Lundi 26 avril 2010

Levé à sept heures, je gagne la cuisine le plus doucement possible parce que nous hébergeons Guillaume, venu pour donner trois concerts successifs. Je pars avec D., la laisse au Louvre, suis à neuf heures et demie rue de Richelieu. Un transfert de collections à numériser est prévu ce jour mais je dois pour cela récolter les informations de la semaine écoulée, durant laquelle j’ai été absent. Le transfert ─ qui géographiquement parlant ne consiste qu’à traverser quelques rues ─, prévu à onze heures, se fait plus tardivement que prévu, et est rendu complexe car les travaux du quadrilatère Richelieu oblige à utiliser une navette interne automobile. J’avale un déjeuner puis officie au poste de président de salle dans une Salle ovale partagée entre la Bibliothèque nationale de France et l’Institut National de l’Histoire de l’Art. Un retraité, excédé, me prend à partie parce qu’il n’arrive pas à retrouver le lien lui permettant d’accéder à un catalogue informatisé, outré de la fréquence des changements de pages d’accueil de la BnF. Comme il s’emporte, je l’accompagne devant son poste de consultation et comprend que celui-ci est “bridé” et n’accède pas librement à l’Internet, d’où une page d’accueil modifiée ; je l’amène devant un poste non bridé. Le calme revient.
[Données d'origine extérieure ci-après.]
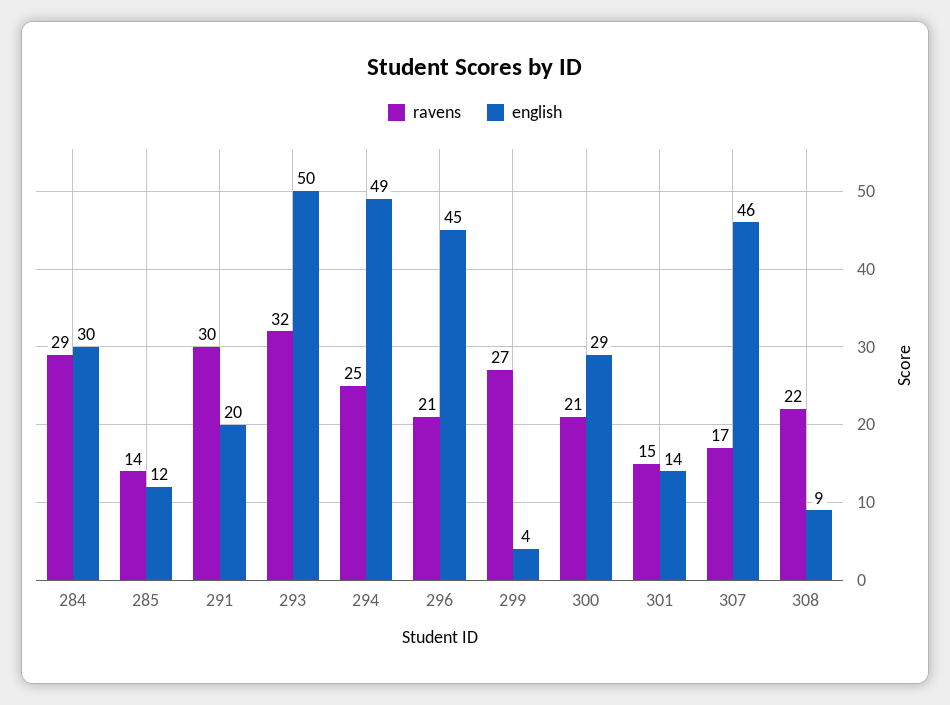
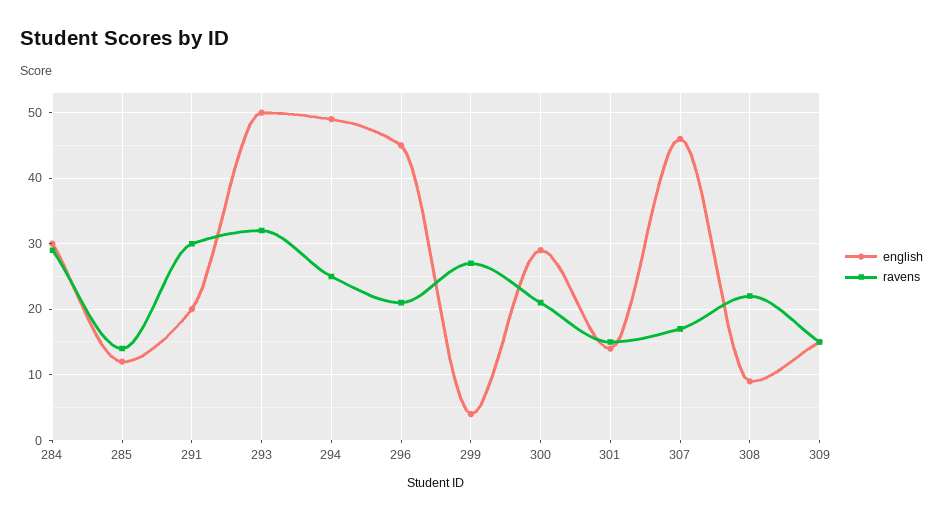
  {
    "ravens": {
      "284": 29,
      "285": 14,
      "291": 30,
      "293": 32,
      "294": 25,
      "296": 21,
      "299": 27,
      "300": 21,
      "301": 15,
      "307": 17,
-     "308": 22
+     "308": 22,
+     "309": 15
    },
    "english": {
      "284": 30,
      "285": 12,
      "291": 20,
      "293": 50,
      "294": 49,
      "296": 45,
      "299": 4,
      "300": 29,
      "301": 14,
      "307": 46,
-     "308": 9
+     "308": 9,
+     "309": 15
    }
  }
Plus tard, situation embarrassante avec un homme entré sans carte d’inscription par je ne sais quel tour de passe-passe, essayant d’utiliser une connexion internet par tous les moyens obliques et détournés, mais sans jamais le dire ou être clair. Inflexible, je joue le jeu de ma position institutionnelle, en bien ou en mal. Je retrouve D. en début de soirée ─ nous avons la chance de n’être séparés que par la Seine ─, allons manger une crêpe à Montparnasse, ratons le concert que Guillaume donnait ce soir-là, rentrons. Guillaume rentre lorsque nous dormons.